March is a long month for teachers and students. There are 31 days and none of them are major holidays. So, how to bring some excitement while moving your students toward the goal of reading and comprehending literature at grade level by the end of the year? Try a little March Madness and have a Battle of the Books. This is fun to do school-wide but you could manage it in a classroom or a grade level as well.
- You’ll need sixteen book titles. Have kids nominate their favorites
and then whittle the list down so you can get a good representation of genre and complexity. At my school I picked them off our Wildcats Read list, fifty books published in the previous year that are our focus as a reading community. Explain that the purpose of our Battle of the Books is to find out which title is the most popular with the students in your class, grade level, or school.
- Create a bracket. You can see an example here, thanks to bracket designer Stacia Bell at Madison Middle School in Seattle. Put eight books on each side of the bracket. Run it off and hand it out. My Battle of the Books was school-wide but since it was the first year and I wasn’t sure what to expect, I didn’t promote it much. About a hundred of our nine hundred students entered.

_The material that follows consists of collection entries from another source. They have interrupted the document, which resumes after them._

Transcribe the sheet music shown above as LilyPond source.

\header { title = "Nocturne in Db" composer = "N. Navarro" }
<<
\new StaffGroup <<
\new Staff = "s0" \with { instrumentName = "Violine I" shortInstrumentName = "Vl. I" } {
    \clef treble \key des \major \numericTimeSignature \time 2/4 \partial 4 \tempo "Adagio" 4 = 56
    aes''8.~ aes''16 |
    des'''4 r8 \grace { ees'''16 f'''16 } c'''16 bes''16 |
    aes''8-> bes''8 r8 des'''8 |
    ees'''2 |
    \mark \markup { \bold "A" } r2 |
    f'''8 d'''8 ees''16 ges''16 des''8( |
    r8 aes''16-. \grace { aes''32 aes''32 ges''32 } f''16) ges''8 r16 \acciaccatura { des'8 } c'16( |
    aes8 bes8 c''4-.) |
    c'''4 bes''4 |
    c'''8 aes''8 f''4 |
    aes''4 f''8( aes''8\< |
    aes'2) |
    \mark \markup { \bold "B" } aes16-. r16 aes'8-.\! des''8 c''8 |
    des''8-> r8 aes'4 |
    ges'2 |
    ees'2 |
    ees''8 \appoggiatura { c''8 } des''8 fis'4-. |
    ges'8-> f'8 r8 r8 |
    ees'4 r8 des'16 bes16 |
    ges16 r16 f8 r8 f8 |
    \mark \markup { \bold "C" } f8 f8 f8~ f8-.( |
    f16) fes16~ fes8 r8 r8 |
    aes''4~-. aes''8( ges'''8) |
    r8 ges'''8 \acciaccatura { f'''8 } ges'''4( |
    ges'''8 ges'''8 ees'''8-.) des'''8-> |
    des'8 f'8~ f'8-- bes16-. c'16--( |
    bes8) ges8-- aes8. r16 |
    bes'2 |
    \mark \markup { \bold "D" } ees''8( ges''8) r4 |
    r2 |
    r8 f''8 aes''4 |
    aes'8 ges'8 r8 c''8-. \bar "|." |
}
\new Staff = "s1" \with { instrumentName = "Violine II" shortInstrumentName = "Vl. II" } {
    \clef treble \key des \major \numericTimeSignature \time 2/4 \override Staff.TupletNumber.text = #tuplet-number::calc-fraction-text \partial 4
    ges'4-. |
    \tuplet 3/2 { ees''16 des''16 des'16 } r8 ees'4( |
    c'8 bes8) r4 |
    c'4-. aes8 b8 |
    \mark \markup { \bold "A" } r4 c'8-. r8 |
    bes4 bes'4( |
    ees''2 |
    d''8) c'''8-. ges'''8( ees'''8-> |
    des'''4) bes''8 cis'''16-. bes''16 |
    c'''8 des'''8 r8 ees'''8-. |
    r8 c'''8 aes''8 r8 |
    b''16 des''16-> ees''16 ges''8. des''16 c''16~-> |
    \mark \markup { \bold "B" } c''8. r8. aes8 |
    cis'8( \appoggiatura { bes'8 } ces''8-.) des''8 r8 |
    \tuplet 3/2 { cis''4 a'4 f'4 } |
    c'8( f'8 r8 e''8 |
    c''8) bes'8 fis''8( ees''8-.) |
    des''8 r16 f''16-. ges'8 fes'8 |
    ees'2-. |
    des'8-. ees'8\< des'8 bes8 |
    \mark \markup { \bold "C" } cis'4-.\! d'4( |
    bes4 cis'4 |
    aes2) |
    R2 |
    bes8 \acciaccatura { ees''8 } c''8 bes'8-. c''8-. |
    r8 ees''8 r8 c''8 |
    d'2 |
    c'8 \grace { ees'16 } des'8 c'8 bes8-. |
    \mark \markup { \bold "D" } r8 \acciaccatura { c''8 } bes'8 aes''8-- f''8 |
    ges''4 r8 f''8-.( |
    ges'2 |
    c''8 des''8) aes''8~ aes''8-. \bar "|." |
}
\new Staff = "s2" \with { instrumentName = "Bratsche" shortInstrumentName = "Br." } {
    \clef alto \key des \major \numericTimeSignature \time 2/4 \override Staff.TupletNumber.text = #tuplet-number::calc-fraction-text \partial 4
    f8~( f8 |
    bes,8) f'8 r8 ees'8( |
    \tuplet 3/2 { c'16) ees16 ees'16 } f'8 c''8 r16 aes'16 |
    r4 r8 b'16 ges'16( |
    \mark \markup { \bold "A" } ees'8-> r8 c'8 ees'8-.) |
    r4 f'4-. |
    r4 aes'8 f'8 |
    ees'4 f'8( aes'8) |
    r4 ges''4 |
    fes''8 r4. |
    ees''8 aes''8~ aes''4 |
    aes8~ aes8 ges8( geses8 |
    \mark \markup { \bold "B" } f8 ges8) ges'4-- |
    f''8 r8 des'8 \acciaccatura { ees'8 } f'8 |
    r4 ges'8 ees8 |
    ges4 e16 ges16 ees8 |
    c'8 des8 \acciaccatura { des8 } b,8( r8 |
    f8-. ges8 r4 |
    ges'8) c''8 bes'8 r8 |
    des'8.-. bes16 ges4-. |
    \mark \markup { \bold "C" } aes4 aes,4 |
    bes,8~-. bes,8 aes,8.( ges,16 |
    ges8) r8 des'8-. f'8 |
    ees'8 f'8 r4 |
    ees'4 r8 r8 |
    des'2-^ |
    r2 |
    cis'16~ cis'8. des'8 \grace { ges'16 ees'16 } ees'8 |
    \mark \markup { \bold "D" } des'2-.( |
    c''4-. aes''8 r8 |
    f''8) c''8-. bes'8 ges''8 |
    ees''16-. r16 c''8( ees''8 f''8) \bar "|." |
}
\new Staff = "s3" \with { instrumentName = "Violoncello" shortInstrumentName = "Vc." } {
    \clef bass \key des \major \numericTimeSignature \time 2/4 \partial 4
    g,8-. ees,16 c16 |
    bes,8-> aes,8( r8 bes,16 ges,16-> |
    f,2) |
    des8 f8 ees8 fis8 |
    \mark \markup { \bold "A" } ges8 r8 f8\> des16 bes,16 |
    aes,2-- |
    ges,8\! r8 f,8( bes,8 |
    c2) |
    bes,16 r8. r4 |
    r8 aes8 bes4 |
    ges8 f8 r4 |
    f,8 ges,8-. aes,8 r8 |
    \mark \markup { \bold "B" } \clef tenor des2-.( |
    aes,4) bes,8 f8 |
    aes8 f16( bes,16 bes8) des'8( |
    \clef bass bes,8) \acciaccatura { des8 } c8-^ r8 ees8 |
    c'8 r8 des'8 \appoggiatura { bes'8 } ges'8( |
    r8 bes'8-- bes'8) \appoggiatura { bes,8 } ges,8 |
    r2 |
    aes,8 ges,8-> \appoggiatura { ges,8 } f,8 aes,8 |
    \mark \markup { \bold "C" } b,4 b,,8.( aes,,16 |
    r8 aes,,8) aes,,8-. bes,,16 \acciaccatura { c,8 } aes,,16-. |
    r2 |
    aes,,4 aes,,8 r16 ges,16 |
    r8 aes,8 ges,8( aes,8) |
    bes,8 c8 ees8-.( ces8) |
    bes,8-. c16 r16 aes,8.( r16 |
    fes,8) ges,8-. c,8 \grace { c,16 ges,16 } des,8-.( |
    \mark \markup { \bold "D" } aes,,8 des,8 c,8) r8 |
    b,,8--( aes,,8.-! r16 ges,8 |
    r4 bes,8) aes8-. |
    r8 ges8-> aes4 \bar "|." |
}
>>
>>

- Teach kids strategies to fill out the bracket. Some of them will know about the NCAA tournament, so point out that few people have in-depth knowledge about all those teams – at some point they have to guess and that’s okay. It’s also a great chance to do some research. Have as many of the titles on hand as you can so that kids can look them over and predict which one would be the most popular for each pairing on the bracket. I loved seeing six 8th grade boys sitting around a laptop with their brackets and researching online reviews as they made their choices. For the most fun, have students fill out two identical brackets. They turn in one and keep the other in their notebook to track their predictions after each day’s voting.
- a. After the brackets are turned in, the balloting begins. Create
small ballots with the titles of the books competing that day. Students circle their choice and sign their name to prevent ballot box stuffing, then vote by putting their ballot in an envelope. The next day you announce the winner of the previous day’s vote, hand out the next ballots, and do it again.
- b Since my Battle of the Wildcats Read Books was an all school project, and since I wanted to encourage everyone to vote even if they had not filled out a bracket, I drew one ballot every day from those cast and delivered a homemade chocolate chip cookie to that person during their first period class. “Ballot Cookie” winners and the results of each day’s voting were announced in the Daily Bulletin.
- Make a big deal out of the voting for the final pairing – at my school
it matched Mark of Athena by Rick Riordan with The Testing by Joelle Charboneau. Each round of the Battle has a different point value so there’s plenty of suspense right up to the final ballot. Our top four point winners received lunch from the local drive-in delivered to them in the school lunchroom.
Enjoy seeing kids adding the nominated books to their Books I Want to Read list, talking about the books, arguing about the books, and reading the books. Evaluate what went well and how you could make it even better next year. Looking for a fun way to end the year? Try May Madness for your Battle of the Books.